Hmmm… okay, no excuses today. I’ve been lazy. Busy, sure. But lazy. I don’t know what it is but I haven’t had much of an urge to stay committed to my wee, little blog lately. I used to be all over this thing. Maybe I was on some kind of mission to make myself heard. I dunno. Anyway, I wanna get back in it, I’ve just had other goings on eating up my precious little time.

Phoenix (the crazy baby from outer space) is looking absolutely, 100% per cent, completely and utterly adorable. He may drive us up the wall every single calendar day but he rocks our socks like no other. He’s got some kind of air about him that just sort of resonates something special (or maybe that’s just me being one damn proud mama). We’ve already taken him to the movies twice, by the pools around Treasure Island a few times, down to Boatswain’s Beach, over to my Aunt Barbara’s and envjoyed a sleepover at his grandparents. Been thinking about giving him his own little blog too, starting tomorrow, maybe, which marks his second month birthday anniversary (although he’s technically been eight weeks old since Thursday).


On the subject of blogs et cetera, I’ve also been secretly working on another Silky blog on the sly.
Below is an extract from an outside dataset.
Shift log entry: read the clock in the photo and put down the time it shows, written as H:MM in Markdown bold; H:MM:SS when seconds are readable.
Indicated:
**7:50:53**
One to accompany my Silky namesake on Second Life alone, chock full of way more electro (and nothing but electro) and all about the music and the scene online. Since I haven’t been able to spin for so long now, I’ve been training with Ableton Live in the hopes of getting back in the game with a much bigger, stronger arsenal of mad skills, if ya know what I mean. Ableton Live is simply amazing and there’s no arguing that but my shoddy excuse for a PC just isn’t cutting it anymore. (It’s survived numerous trials, so I can’t really knock Hypersonic for their uber-developed and souped-up Clevos.) So, I might be migrating my DJ business to the Mac for now.
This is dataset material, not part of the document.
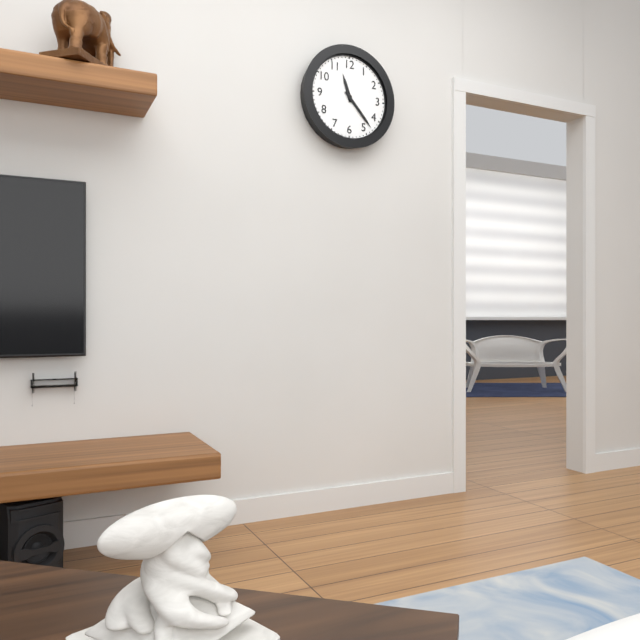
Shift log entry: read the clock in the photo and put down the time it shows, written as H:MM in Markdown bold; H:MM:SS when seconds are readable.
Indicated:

In other news, I’m currently developing a small website for a client outside of Century 21 so if anyone asks, you heard nothing. Just a little something for Tortuga Rum Cake Co., nothing major but we could always do with a few extra funds.

I’ve been missing my friends. I guess D and I both have. Aside from frequent visits from my parents, we’re virtually alone on this island now. Just the three of us. And I’d like to say more about other persons that have recently entered our lives but it seems as though they may be slowly slipping out already. Oh, well. On with the show…
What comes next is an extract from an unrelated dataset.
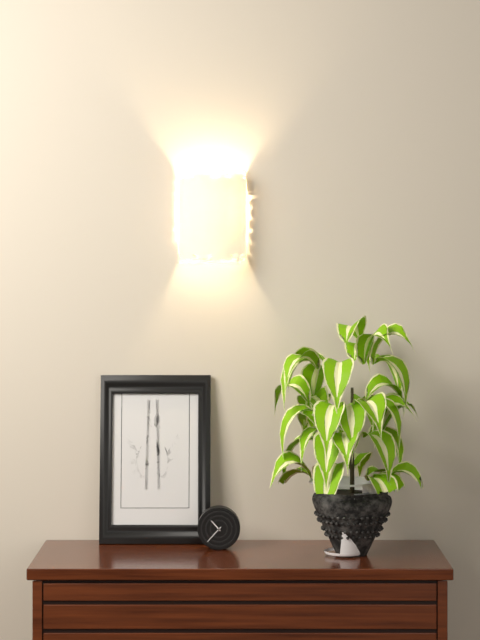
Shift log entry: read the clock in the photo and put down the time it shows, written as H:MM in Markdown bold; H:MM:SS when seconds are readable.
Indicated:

Tuesday, 15 July, 2008 at 7:45 am Leave a comment

Just Another Day In Paradise

I haven’t said much about life in general lately and I’m starting to worry that people out there, whoever you are, might start to think that I’m some kind of bad mother for not mentioning my little bundle o’ joy more often. Well, if only to save myself from public shame, I have to tell you that D and I have been incredibly busy with Phoenix since his arrival, naturally. Which is mostly why I’ve neglected my innocent little blog so much as of late. We barely have time for much else but, to whomever it may concern, I’ll give you a small glimpse into what goes on behind this web-based facade of my silly, misguided existence.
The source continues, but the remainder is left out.